-- WHAT IS BEING ASKED --
Check each line of the listing for the word "that" and report how many lines contain it, giving nothing but the number.

------------------------------------------------------------

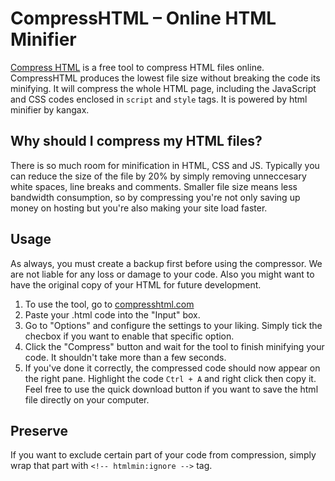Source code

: # CompressHTML – Online HTML Minifier

[Compress HTML](https://compresshtml.com/) is a free tool to compress HTML files online. CompressHTML produces the lowest file size without breaking the code its minifying. It will compress the whole HTML page, including the JavaScript and CSS codes enclosed in `script` and `style` tags. It is powered by html minifier by kangax.

## Why should I compress my HTML files?
There is so much room for minification in HTML, CSS and JS. Typically you can reduce the size of the file by 20% by simply removing unneccesary white spaces, line breaks and comments. Smaller file size means less bandwidth consumption, so by compressing you're not only saving up money on hosting but you're also making your site load faster.

## Usage
As always, you must create a backup first before using the compressor. We are not liable for any loss or damage to your code. Also you might want to have the original copy of your HTML for future development.
1. To use the tool, go to [compresshtml.com](https://compresshtml.com/)
2. Paste your .html code into the "Input" box.
3. Go to "Options" and configure the settings to your liking. Simply tick the checbox if you want to enable that specific option.
4. Click the "Compress" button and wait for the tool to finish minifying your code. It shouldn't take more than a few seconds.
5. If you've done it correctly, the compressed code should now appear on the right pane. Highlight the code `Ctrl + A` and right click then copy it. Feel free to use the quick download button if you want to save the html file directly on your computer.

## Preserve
If you want to exclude certain part of your code from compression, simply wrap that part with `<!-- htmlmin:ignore -->` tag.
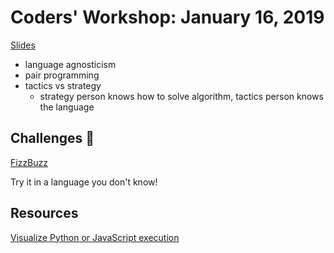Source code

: # Coders' Workshop: January 16, 2019

[Slides](https://slides.com/andyyoung-2/coder-s-workshop/fullscreen)

* language agnosticism
* pair programming
* tactics vs strategy
  * strategy person knows how to solve algorithm, tactics person knows the language

## Challenges :muscle:

[FizzBuzz](../../../Coding-Challenges/fizzBuzz)

Try it in a language you don't know!

## Resources

[Visualize Python or JavaScript execution](http://www.pythontutor.com/visualize.html#mode=edit)
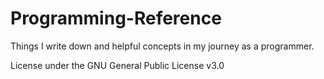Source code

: # Programming-Reference
Things I write down and helpful concepts in my journey as a programmer.

License under the GNU General Public License v3.0
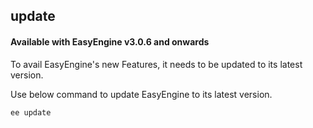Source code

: ## update

#### Available with EasyEngine v3.0.6 and onwards

To avail EasyEngine's new Features, it needs to be updated to its latest version.

Use below command to update EasyEngine to its latest version.

    ee update
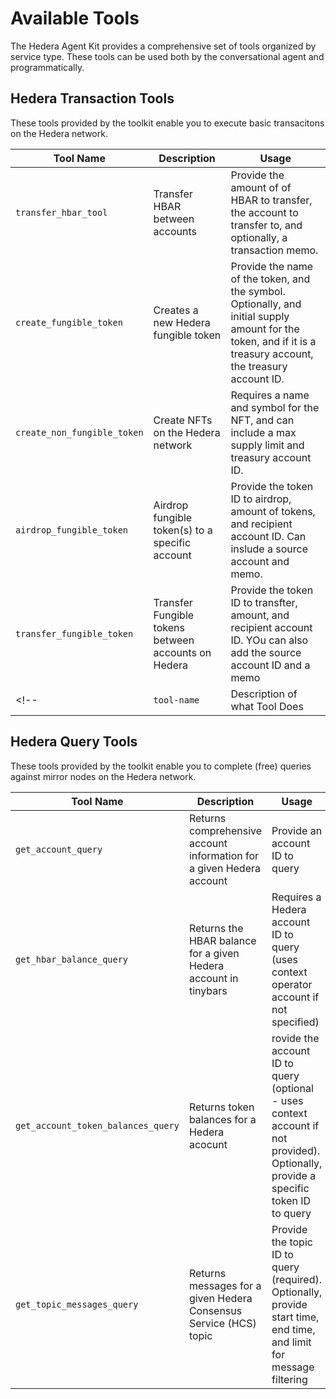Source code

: # Available Tools

The Hedera Agent Kit provides a comprehensive set of tools organized by service type. These tools can be used both by the conversational agent and programmatically.

## Hedera Transaction Tools
These tools provided by the toolkit enable you to execute basic transacitons on the Hedera network.

| Tool Name                                       | Description                                        |  Usage                                             |
| ----------------------------------------------- | -------------------------------------------------- | --------------------------------------------------------- |
| `transfer_hbar_tool`| Transfer HBAR between accounts | Provide the amount of of HBAR to transfer, the account to transfer to, and optionally, a transaction memo.|
| `create_fungible_token`| Creates a new Hedera fungible token| Provide the name of the token, and the symbol. Optionally, and initial supply amount for the token, and if it is a treasury account, the treasury account ID. |
| `create_non_fungible_token`| Create NFTs on the Hedera network | Requires a name and symbol for the NFT, and can include a max supply limit and treasury account ID. |
| `airdrop_fungible_token`| Airdrop fungible token(s) to a specific account | Provide the token ID to airdrop, amount of tokens, and recipient account ID. Can inslude a source account and memo.|
| `transfer_fungible_token`| Transfer Fungible tokens between accounts on Hedera | Provide the token ID to transfter, amount, and recipient account ID. YOu can also add the source account ID and a memo |
<!-- | `tool-name`| Description of what Tool Does | How to use| -->

## Hedera Query Tools
These tools provided by the toolkit enable you to complete (free) queries against mirror nodes on the Hedera network.

| Tool Name                      | Description                           | Usage                                       |
| ------------------------------ | ------------------------------------- | --------------------------------------------------- |
| `get_account_query`| Returns comprehensive account information for a given Hedera account | Provide an account ID to query |
| `get_hbar_balance_query`| Returns the HBAR balance for a given Hedera account in tinybars| Requires a Hedera account ID to query (uses context operator account if not specified)|
| `get_account_token_balances_query`| Returns token balances for a Hedera acocunt | rovide the account ID to query (optional - uses context account if not provided). Optionally, provide a specific token ID to query|
| `get_topic_messages_query`| Returns messages for a given Hedera Consensus Service (HCS) topic | Provide the topic ID to query (required). Optionally, provide start time, end time, and limit for message filtering|

<!-- | `tool-name`| Description of what Tool Does | How to use| -->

------------------------------------------------------------

-- TASK RESULT --
2